The average cost of a nonfatal but disabling injury is $93,800. If you have just basic, cheap car insurance and get into an accident like that, your insurance is going to pay $20,000 and leave you to cover the remaining $73,800. Massachusetts may be a no-fault state, but you can still be sued if you cause someone a permanent injury. You’d likely end up emptying your bank account to pay for the damages.
If you purchased some optional bodily injury coverage – let’s go with $50,000/$100,000, plus the compulsory $20,000/$40,000 required by state law – then you’re going to have to pay $10,000 out of pocket in the worst-case accident scenario above. That extra coverage would cost a bit more. Since, statistically speaking, you’re likely to have an accident once every 17.9 years and may possibly be taken to court, it might be preferable to put in the extra money for better coverage rather than face the risk of being held responsible for tens of thousands of dollars in damages.

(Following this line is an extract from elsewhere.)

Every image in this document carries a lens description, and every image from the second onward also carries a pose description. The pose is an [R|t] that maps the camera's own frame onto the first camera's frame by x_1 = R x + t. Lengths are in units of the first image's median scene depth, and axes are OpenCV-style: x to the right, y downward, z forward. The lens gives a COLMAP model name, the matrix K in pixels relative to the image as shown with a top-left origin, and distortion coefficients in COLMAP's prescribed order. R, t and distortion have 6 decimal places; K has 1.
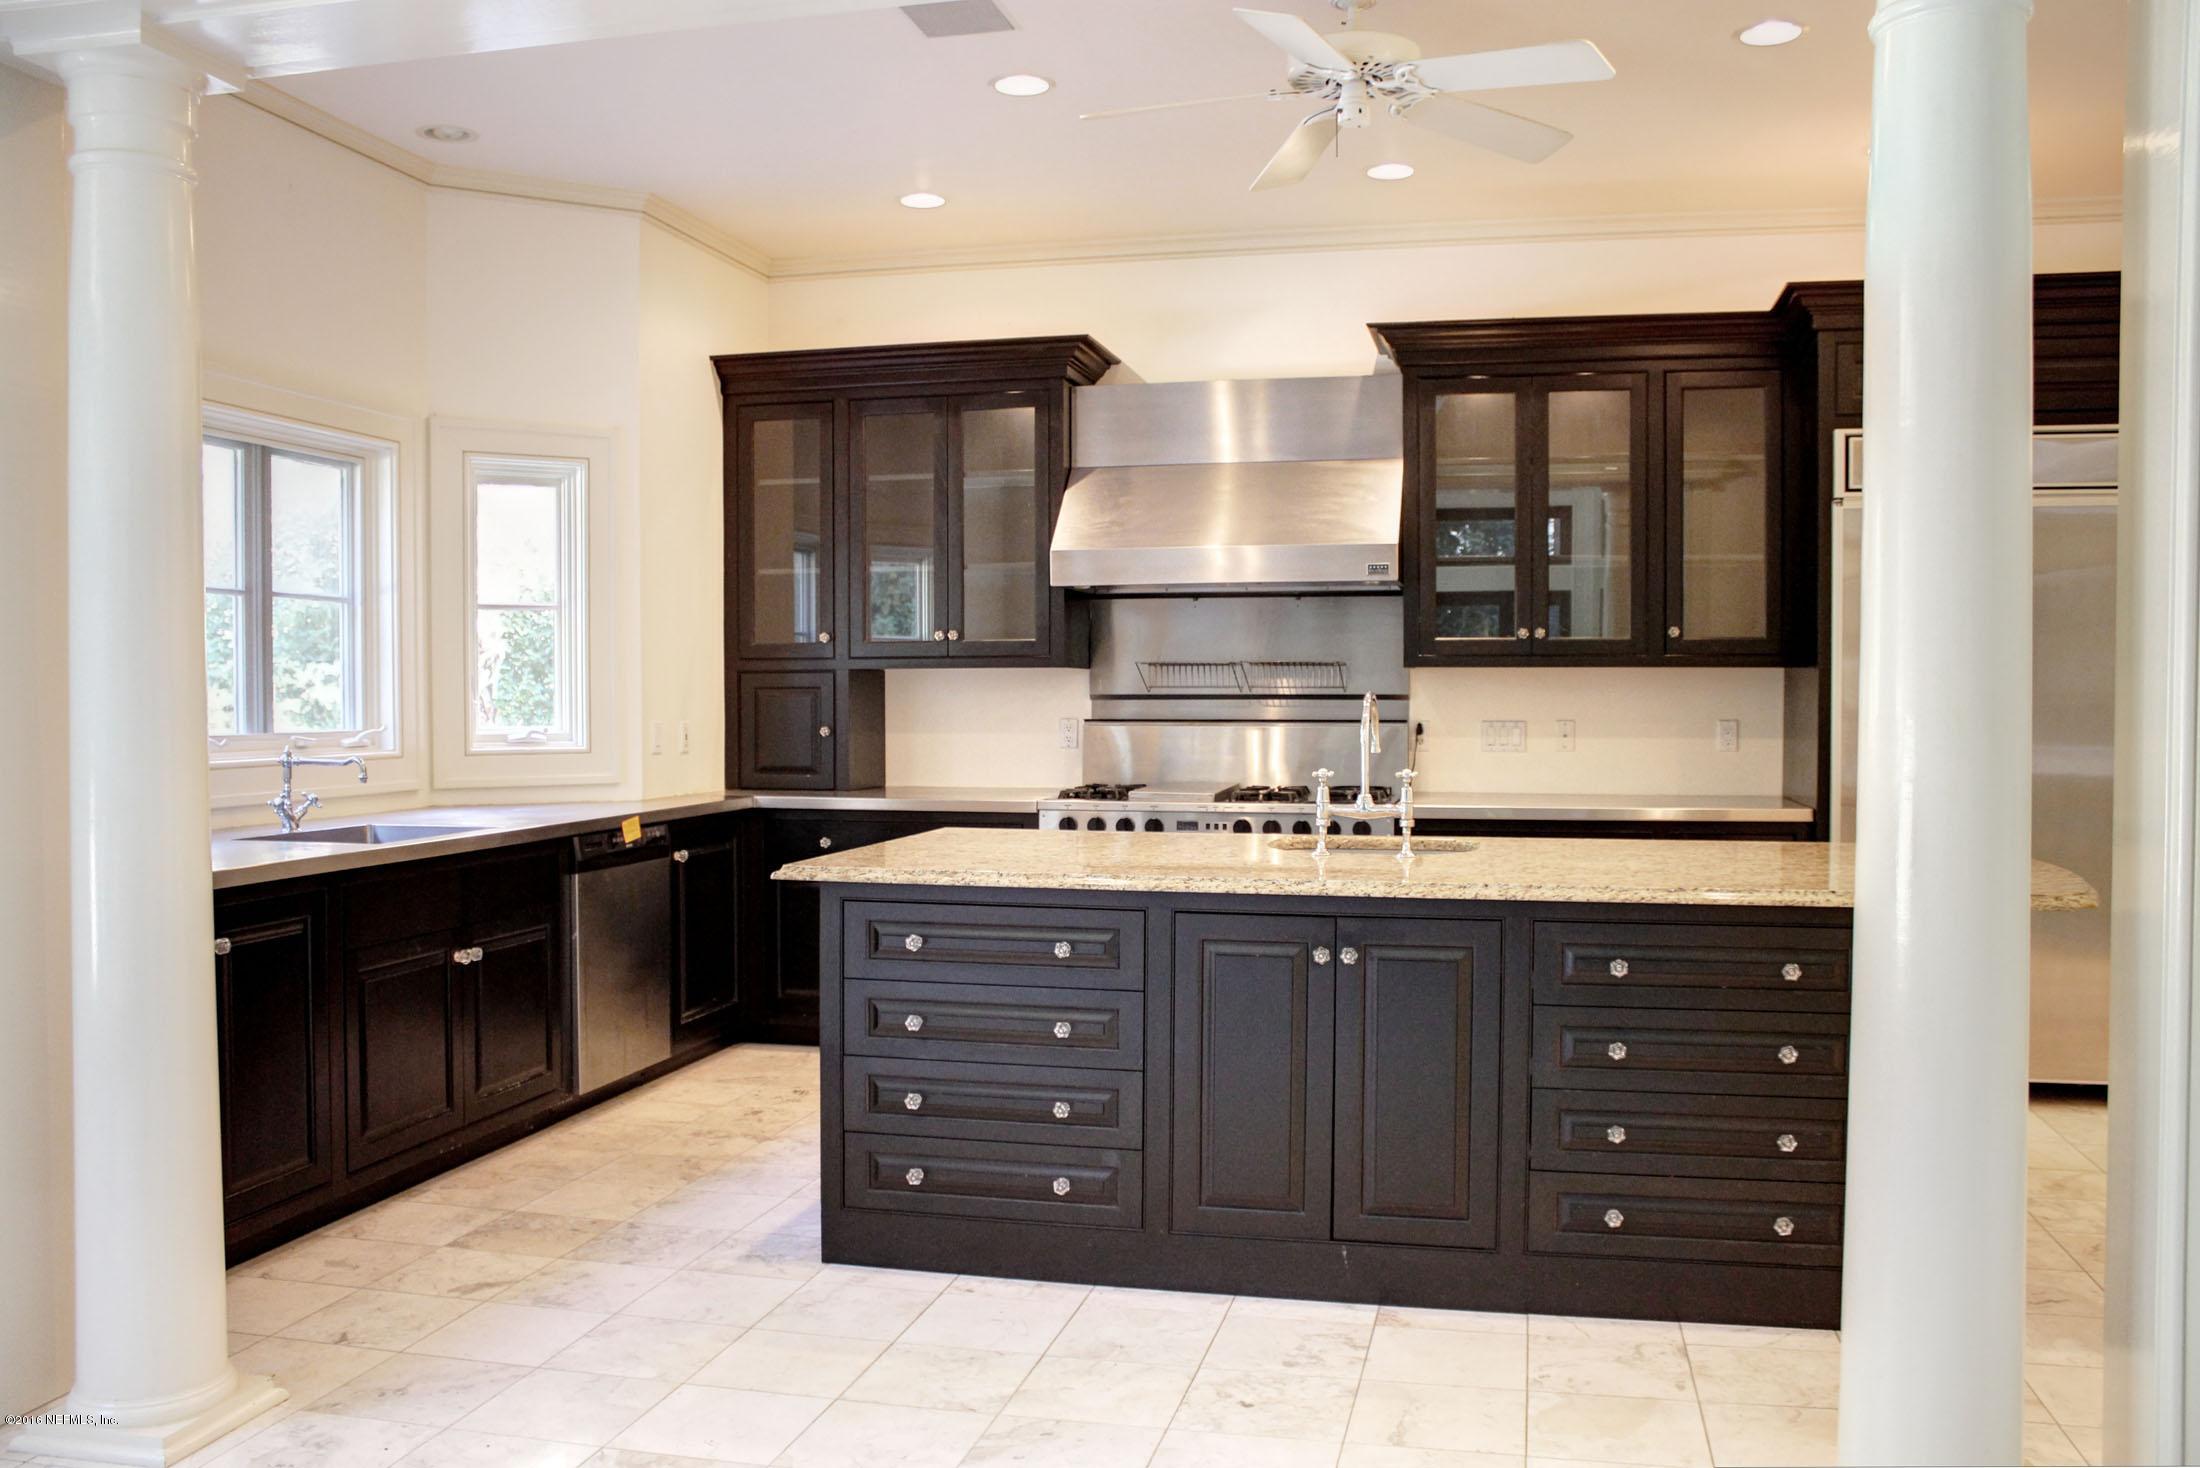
lens RADIAL K [[1778.3, 0, 1099.7], [0, 1778.3, 757.4], [0, 0, 1]] dist [-0.090751, -0.000229]
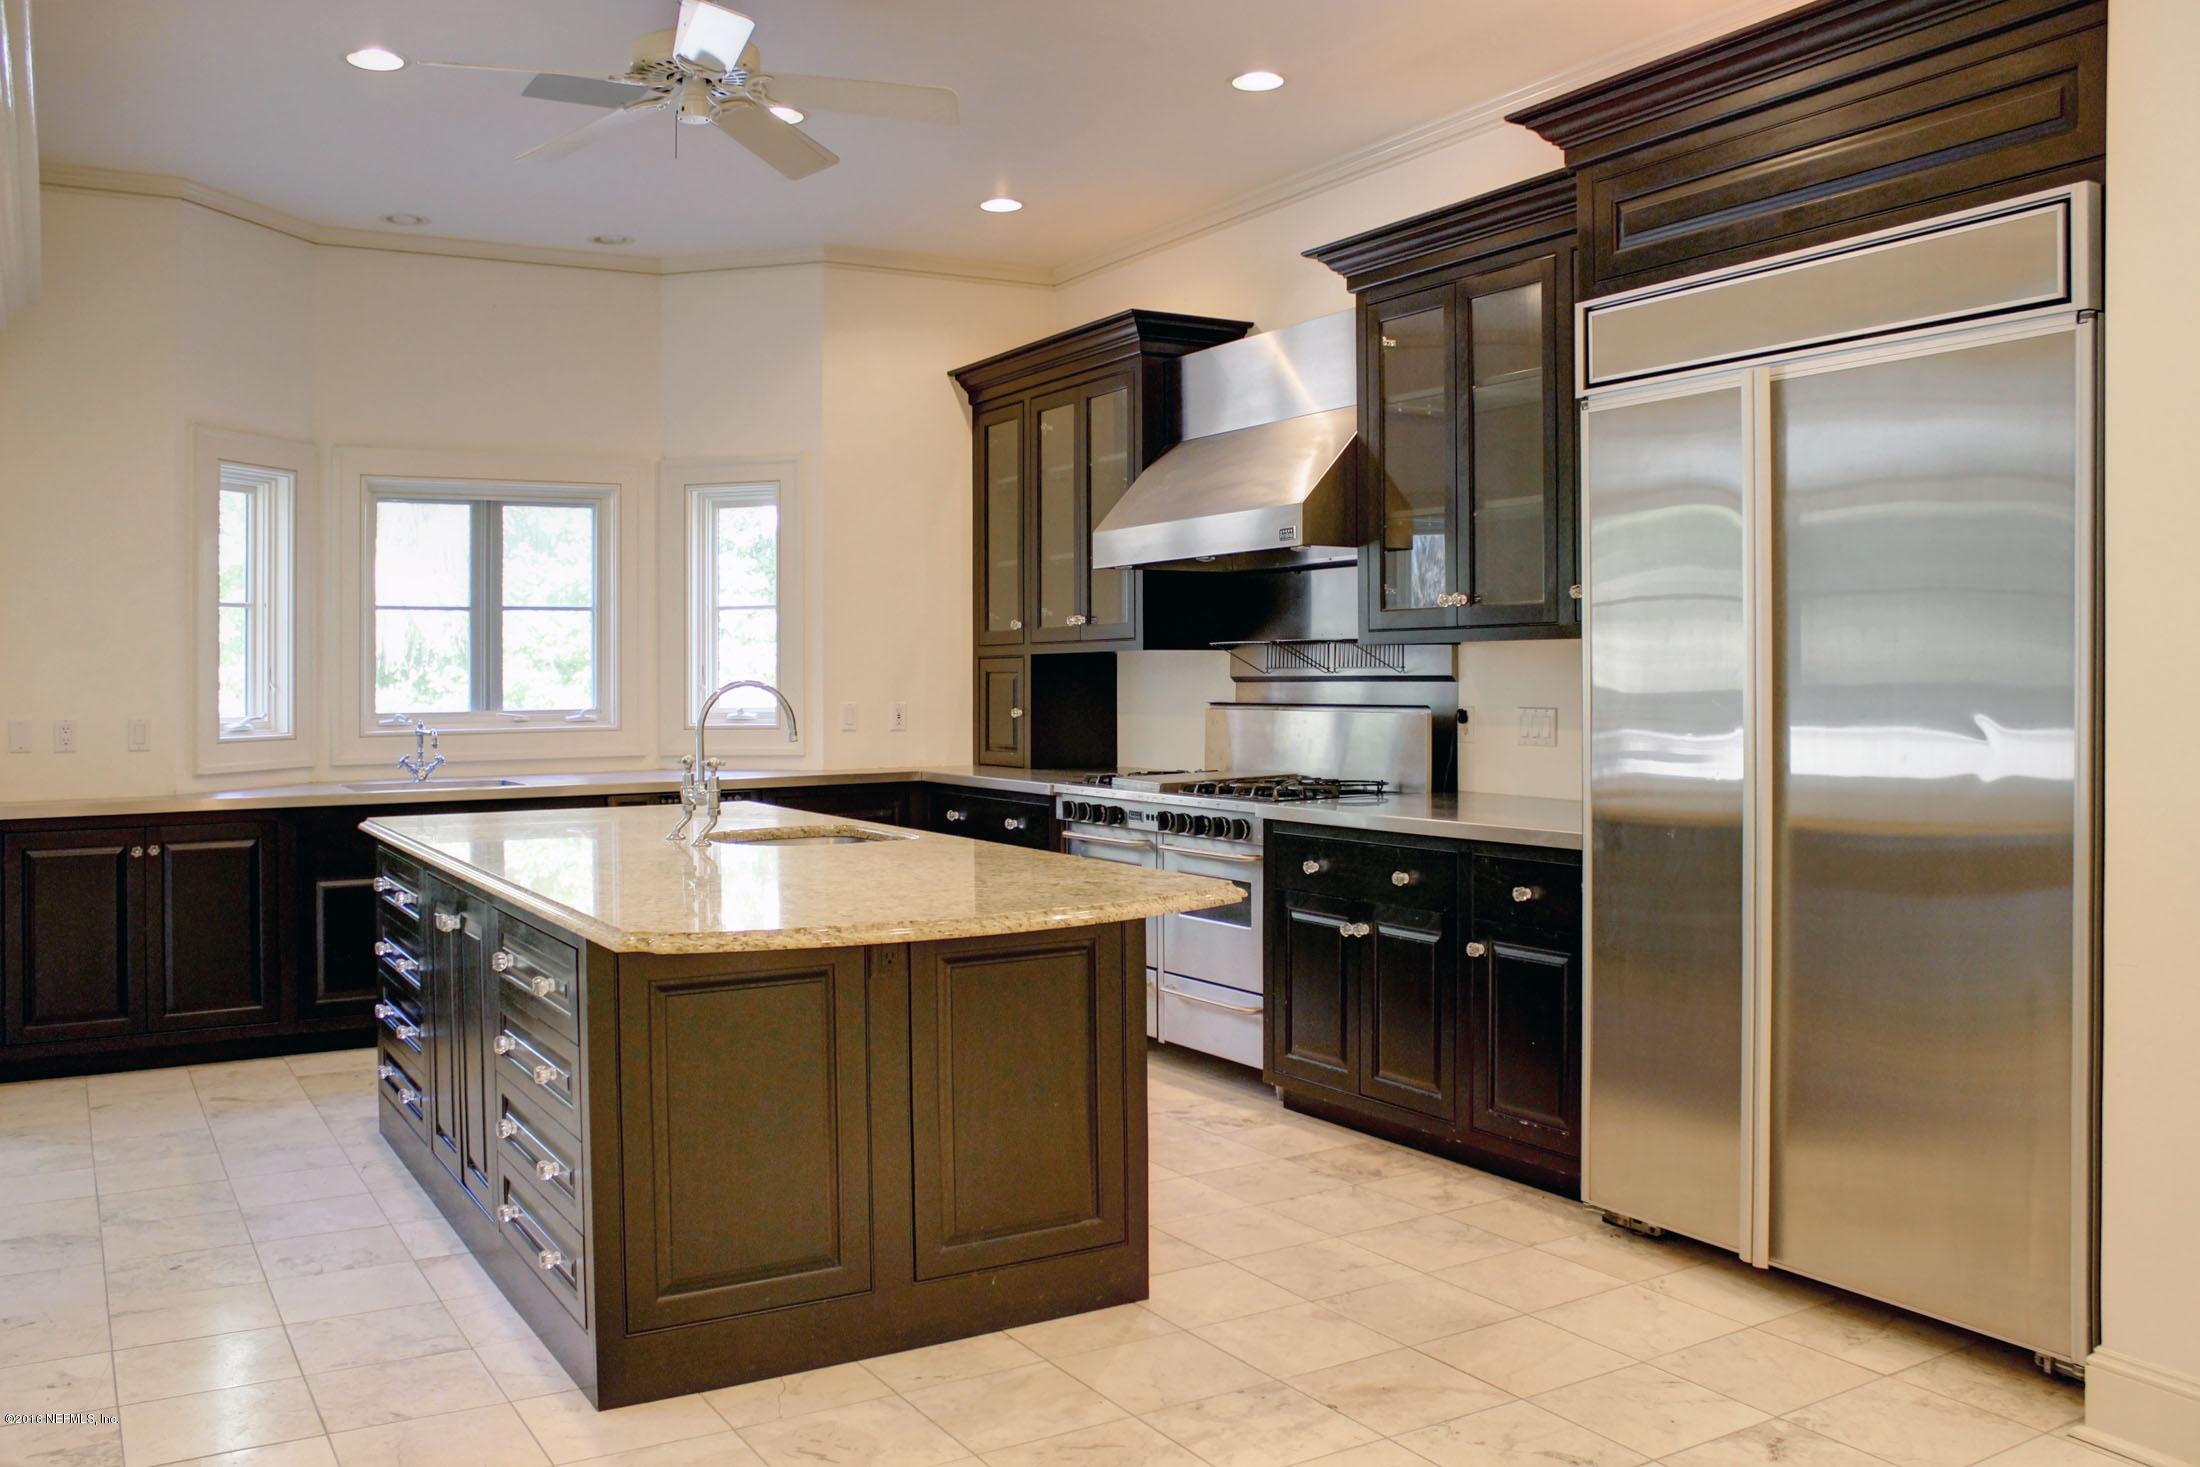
lens RADIAL K [[1845.3, 0, 1100.0], [0, 1845.3, 733.5], [0, 0, 1]] dist [-0.046709, 0.008259]
pose [[0.676073, 0.018705, -0.736597, 0.844934], [-0.015824, 0.999816, 0.010866, -0.018189], [0.736665, 0.004310, 0.676244, 0.355213]]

What other coverage options are there?
The most common add-ons include bodily injury liability and underinsured motorist coverage. You may want to consider vehicle coverage as well. If you have a lease or loan on your vehicle, your lender will most likely require you to purchase collision and comprehensive coverage. It’s an insurance for them against the possibility of an accident that will total the vehicle (destroying what’s essentially still their property). Even if you own your car outright, it can be a good option to do the math on; without it, you’ll have to pay for repairs yourself.
What happens if you’re caught without insurance?
Hitting the road without insurance will result in a fine of between $500 and $5,000 and may also get you up to a year in jail or a year’s suspension of your driving privileges. If your license is suspended, you’ll have to pay an additional fee to reinstate it.